8 Respostas to “Choque Cultural”

  1. Bruno Says:

    Concordo em gênero, número e grau!

    Parabéns pelo texto!

  2. Excelente texto! Infelizmente é verdade. Mas não podemos nos conformar com essa situação. Mesmo que a pilha de louça seja grande, se lavarmos o nosso copo e conseguir que a pessoa ao lado lave o seu, já é um grande avanço.

  3. Nada como um choque cultural para abrir os olhos, mesmo que aos 27 anos. Quisera que todos os brasileiros tivessem a oportunidade (e a capacidade) de se sentirem um “peixinho fora d’agua” (ou da lama) ao visitar um país desenvolvido.

    Por que viver para sempre no país que nasceu? Sentir-se mal por abandonar a pátria amada? Besteira!

    Faço e sempre farei a minha parte e o melhor que puder em qualquer lugar. A vida é muito curta para viver lavando a louça dos outros.

  4. Angela Says:

    Maravilha, não imaginei que uma viagem tão curta fosse promover uma reflexão tão profunda. Parabéns e continue escrevendo o que pensa que ajudará a muitos.bjs

  5. Gilberto Says:

    Antigamente diziam que isso era uma compensação por não termos terremotos, furacões, etc. E agora? Até terremoto tem!

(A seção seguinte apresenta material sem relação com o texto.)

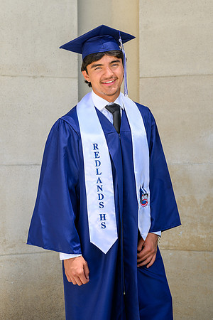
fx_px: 754
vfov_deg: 23.9
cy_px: 160
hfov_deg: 16.1
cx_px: 106
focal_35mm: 85
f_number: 5.6
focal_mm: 85
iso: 100
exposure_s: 1/200
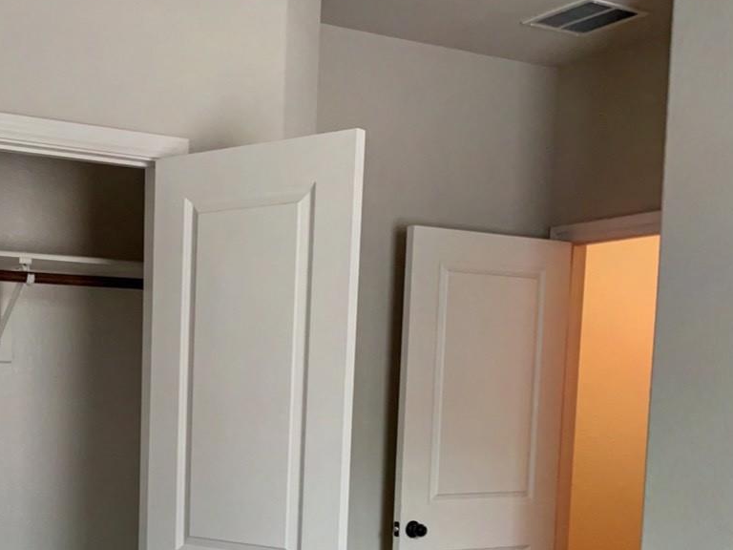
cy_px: 520
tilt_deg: -5.6
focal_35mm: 52
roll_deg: -0.9
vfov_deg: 26.8
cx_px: 164
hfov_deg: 35.8
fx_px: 1101
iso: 160
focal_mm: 4.2
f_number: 1.6
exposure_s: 1/60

    Falando sério: a diferença é que nos lugares em que você foi as pessoas sabem que se fizerem qualquer besteirinha vão pagar uma multa, ou vão passar a noite na cadeia, etc. A impunidade não é total. Essa mesma turma de lá, quando vem p/ cá, libera geral. Aqui não acontece nada mesmo, certo? Os maiores traficantes chefes de quadrilha e assassinos são liberados com 1/6 da pena que por sua vez não pode passar de 30 anos…Veja só o turismo sexual no nordeste (com menores) e mesmo logo ali em copacabana. Os alemães/ itallianos e portugueses jamais pensariam em fazer na terra deles o que fazem aqui. Mas aqui, tá tranquilo!
    Outra coisa que contribui p/ essa zona toda é a política do coitadinho: ah, ele só roubou um pouquinho…tem gente que rouba muito mais e tá solta…Não pode dar certo, né?
    Mas com tudo isso ainda prefiro ficar por aqui a ser cidadão de segunda classe no exterior, sem direitos, discriminado e suspeito sempre.
    Abçs

  6. Bruno Fonti Says:

    Audinho, parabéns pelo texto. Muito bem escrito e, infelizmente, verdadeiro.

  7. Gustavo,
    Admiro sua sensibilidade em perceber a diferença entre os indivíduos que apreciam a arte e tudo que ela representa para história e formação da cultura. Em nossas viagens sempre pautamos nosso objetivo neste campo como também na admiração pela consciencia destas populações. E você não esteve ainda na Europa….., espere só pra ver a Alemanha, e vai quase concordar com aquele cara que achava que eles eram uma raça superior (brincadeirinha…) Beijos.

  8. Fabio Says:

    Audinho, belo texto. O impacto que vc sofreu em 2 semanas e a sensacao de que o mundo do lado de la eh diferente eh o mesmo que venho sofrendo ha 3 anos. Dificil eh colocar os pros e contras na mesa e tomar uma decisao. pelo menos no meu caso. Devo eu optar pela qualidade de vida, pelo trabalho em horas sensatas, por nao temer andar na rua de madrugada, pelo respeito a individualidade e tudo o mais? Ou devo eu pensar que vou comer picanha todo dia, ir no Maracana e no Bibi sucos, tomar cerveja no Country e passar o final de semana em Buzios? Complicado, meu caro. Aqui em Londres a vida eh outra. Mesmo sendo classe media, media, media mesmo, tenho acesso a tudo que um pais civilizado, de gente civilizada tem a oferecer. Paris eh ali do lado e o final de semana em Buzios pode ser em Amsterdam pelo mesmo preco. Todo mundo se respeita e ja me peguei andando ai no Rio, no shopping, esbarrando nos outros e dizendo -‘sorry!’. Longe de mim exaltar os ingleses ou a Europa. Na minha modesta teoria, eles fazem o minimo. O minimo necessario para que tudo funcione ‘minimamente’ bem. E ai as coisas realmente funcionam. Sem me alongar, semana passada recebi em casa um folheto explicativo, onde a sub-prefeitura do meu bairro explicava que estavam ocorrendo certos problemas em determinado sinal de transito. Tudo com fotos, graficos e um texto explicativo ao lado. Por meio do cartao resposta o residente pode escolher a opcao de sua preferencia e, de acordo com o voto popular, concretizando a tao sonhada democracia, a obra vai seguir em frente, com prazo pra comecar e pra acabar. Queria terminar meu comentario com algo bonito, tipo estamos caminhando, as pessoas estao comecando a lavar sua propria louca, mas … no fundo … acho que nao.